Even if we can avoid reinforcing misinformation, the larger problem with approaching climate change from an attitude of refuting science denial is that, implicitly, it grossly exaggerates climate deniers' importance as an impediment to effective reductions in greenhouse gas emissions.

Deniers are not the problem. They are not what is standing in the way of effective action. What is standing in the way of effective action is this:

Sixty percent of the public wants Congress to act. Seventy percent want corporations and industry to get busy. But:

It's hard to find questions about climate change with the cost to the responder cooked in. People doing serious surveys of climate change attitudes don't tend to like them, and this question illustrates why: posit a cost of $15 a month, and our majority for climate action falls to a measly 39%.

That's the climate problem, right there. It's not a tiny minority shaking their little fists and demanding Mann be indicted. It's a broad majority that recognize climate change as a serious problem, but not so serious, or so pressing, that they are ready to vote for, and pay for, effective strategies to cut greenhouse gases. What seems like an exciting clash of intellect and science versus ideology and hokum turns out to be something much more familiar and prosaic: voters that see a long-term problem and prefer to procrastinate rather than make tough decisions with real costs. See also, infrastructure. See also, education. See also, healthcare.

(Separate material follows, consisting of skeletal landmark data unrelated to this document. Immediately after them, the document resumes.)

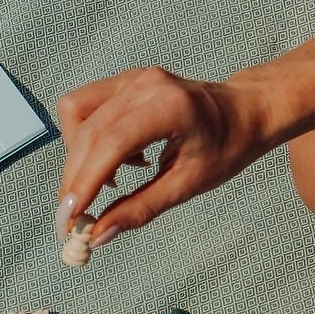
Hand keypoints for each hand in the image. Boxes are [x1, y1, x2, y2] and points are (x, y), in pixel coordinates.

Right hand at [54, 67, 276, 245]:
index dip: (86, 182)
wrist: (245, 110)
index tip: (70, 219)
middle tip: (71, 219)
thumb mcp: (189, 185)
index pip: (113, 143)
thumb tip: (98, 236)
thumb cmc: (228, 146)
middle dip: (74, 179)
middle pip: (88, 132)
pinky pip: (85, 107)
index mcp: (171, 106)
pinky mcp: (124, 80)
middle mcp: (146, 84)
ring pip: (77, 115)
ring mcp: (132, 77)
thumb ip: (140, 209)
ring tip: (107, 183)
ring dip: (77, 157)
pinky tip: (118, 160)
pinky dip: (88, 139)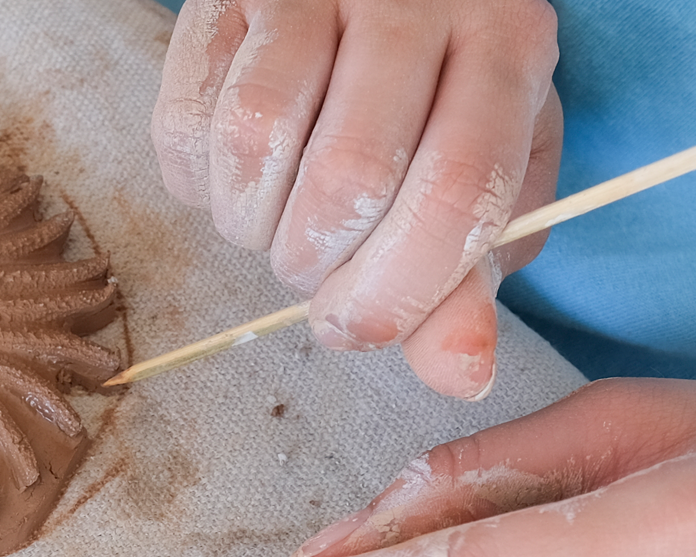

It's not clear that dissecting the horrifically ill-reasoned and often just as ill-argued talking points of the climate denial movement helps move forward the ball towards getting the broader public buy-in we need for carbon taxes and such. Since normal, non-blogging people avoid bitter, divisive arguments -- rather than leaning into them -- attacks on climate deniers, however witty, may contribute to the majority's determination to avoid engagement.

I might retort that I do this for my own amusement and those of like-minded people, but that's not true. I want to have a positive impact, however small, on the discourse of climate change. Maybe arguing, provoking, and poking fun are not the best way to go about it. I put it to you, loyal reader, what is?